Chronic obstructive pulmonary disease (COPD) is a disease that is characterized by irreversible and progressive airflow obstruction, and is associated with high morbidity and mortality [1
]. COPD is predominantly diagnosed in adults aged well over 40 years. In developed countries cigarette smoking is the main risk factor [2
], and accelerated lung function decline is the predominant clinical and prognostic hallmark of the disease [3
]. Spirometry is recommended to assess airflow obstruction, i.e. to establish the ratio of the forced expiratory volume in one second (FEV1) and forced vital capacity (FVC). Next, severity of obstruction is quantified by calculation of FEV1 as percentage of predicted value.

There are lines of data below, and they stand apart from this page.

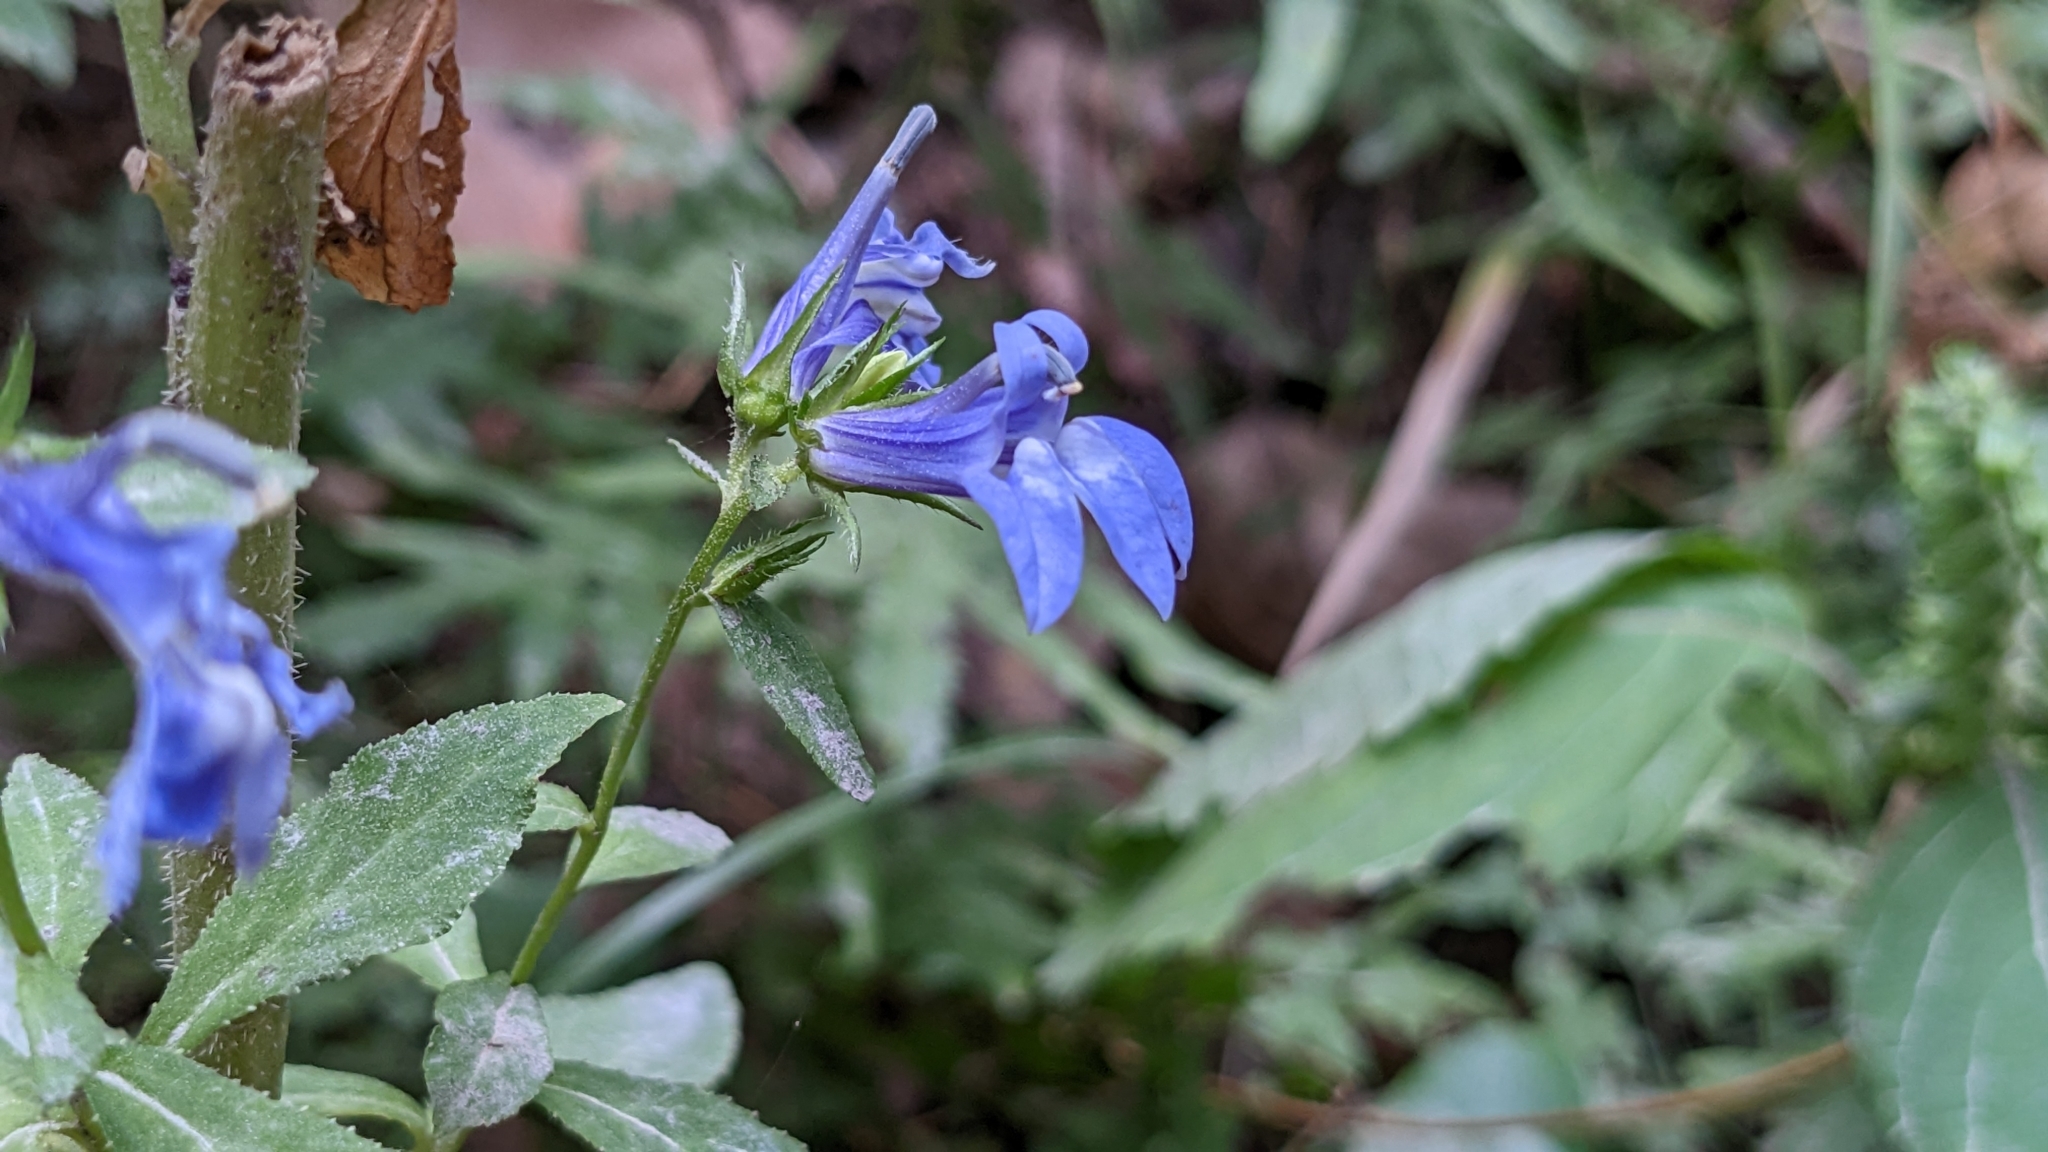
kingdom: Plantae
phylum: Tracheophyta
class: Magnoliopsida
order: Asterales
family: Campanulaceae
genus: Lobelia
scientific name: Lobelia siphilitica
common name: Great lobelia
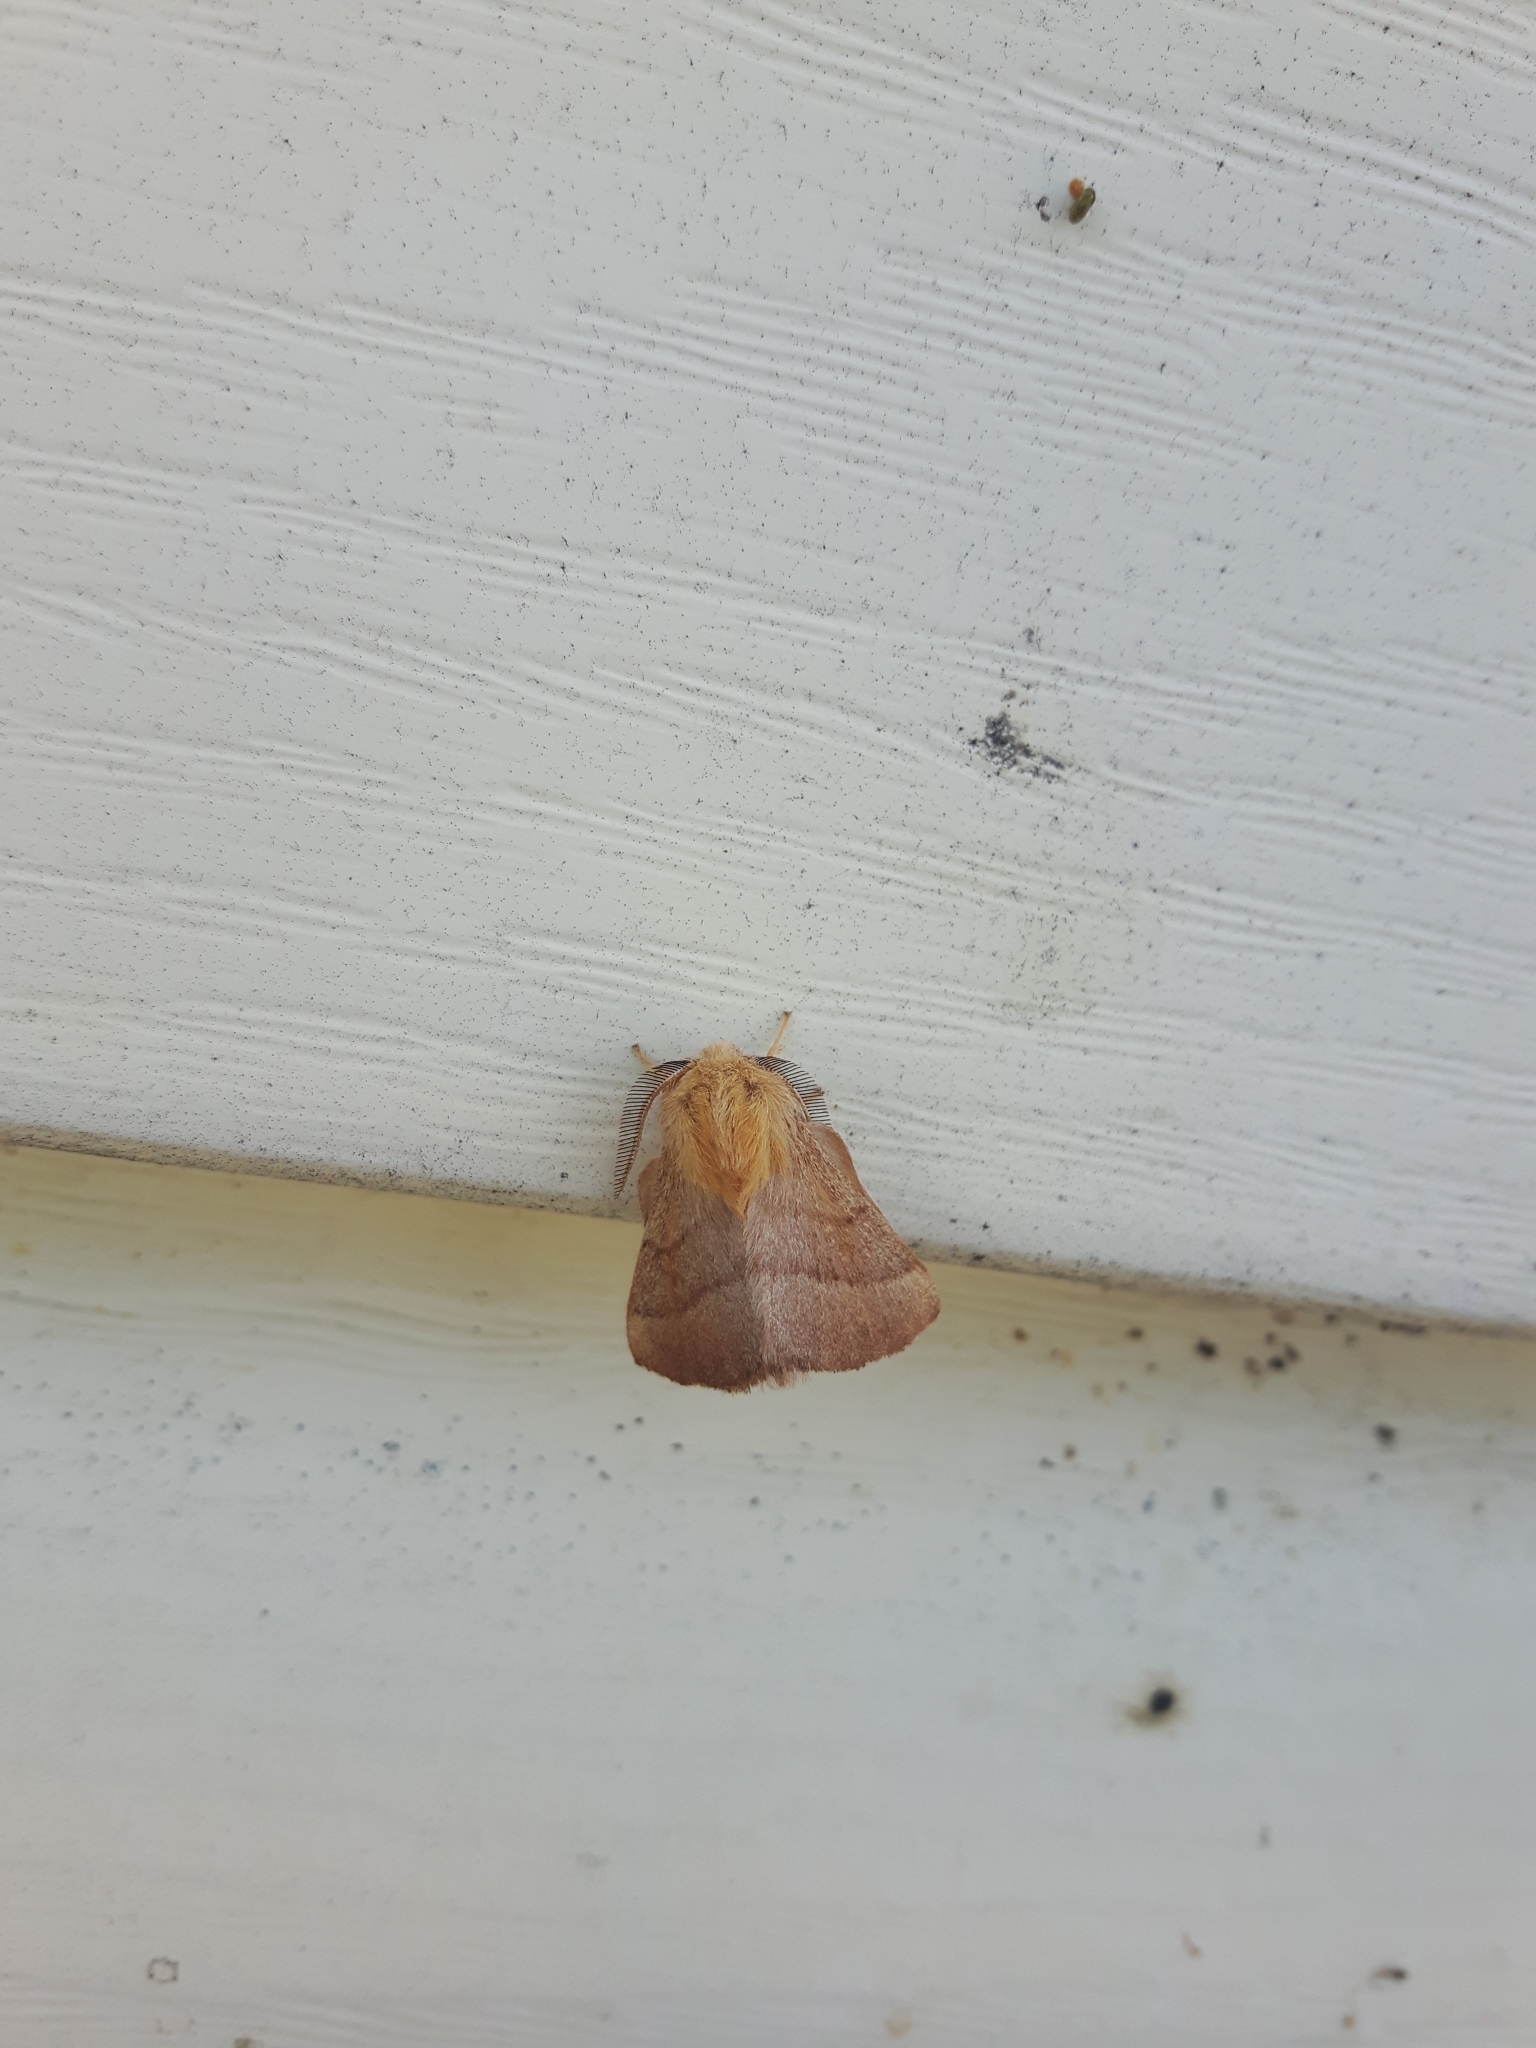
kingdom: Animalia
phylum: Arthropoda
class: Insecta
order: Lepidoptera
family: Lasiocampidae
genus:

For subjects suspected of having the disease current clinical COPD guidelines recommend a fixed FEV1/FVC cutpoint < 0.70 (after administration of a bronchodilator) to decide whether or not airflow obstruction is present [1
]. However, because lung function physiologically declines with age [5
], it has recently been advocated that a correct definition of airflow obstruction should not be based on a fixed cutpoint for all ages, but should take the physiological decline into account [6
]. One suggested approach for this is to use lower limit of normal (LLN) cutpoints based on the distribution of FEV1/FVC values in an appropriate reference population, which takes gender and age differences between individuals into account [7
]. Several recent studies have shown high rates of false-positive interpretations (especially among elderly subjects) when the 0.70 fixed cutpoint is off-set against an age-specific LLN cutpoint [9
]. Because the majority of COPD patients are diagnosed and managed in primary care [15
] and primary care doctors need to differentiate between various underlying causes for the respiratory symptoms a patient presents with (i.e., asthma, COPD, congestive heart failure, and a wide range of other causes), it is especially important for them to know which cutpoint is preferred when assessing the presence (or absence) of airflow obstruction. This is even more important because in elderly patients co-morbid conditions are often present, and misattribution of a patient's symptoms (e.g., dyspnoea) to COPD could lead to inappropriate or delayed treatment.
We previously reported on the use of different criteria to diagnose airflow obstruction in subjects who present with respiratory symptoms in primary care [16
]. To date, little longitudinal research has been published to establish the course of clinical markers of COPD prognosis in relation to the recommended diagnostic criteria for airflow obstruction [17
]. An influential review acknowledged that overestimation of airflow obstruction with the fixed FEV1/FVC ratio becomes more problematic with increasing age, but also stated that the incremental benefits of changing the recommendation to use the fixed 0.70 cutpoint in COPD guidelines remain to be seen [20
]. Recent discussions illustrate that there currently is no consensus on this issue [21
] and that there is a clear need for further evidence.
The aim of the study reported in this paper was to assess lung function decline in symptomatic middle-aged and elderly subjects identified as 'obstructive' according to either the fixed 0.70 FEV1/FVC cutpoint or an age- and gender-specific LLN cutpoint for this ratio. We also investigated whether our findings and conclusions would change when different sets of prediction equations are used to calculate LLN cutpoints for FEV1/FVC.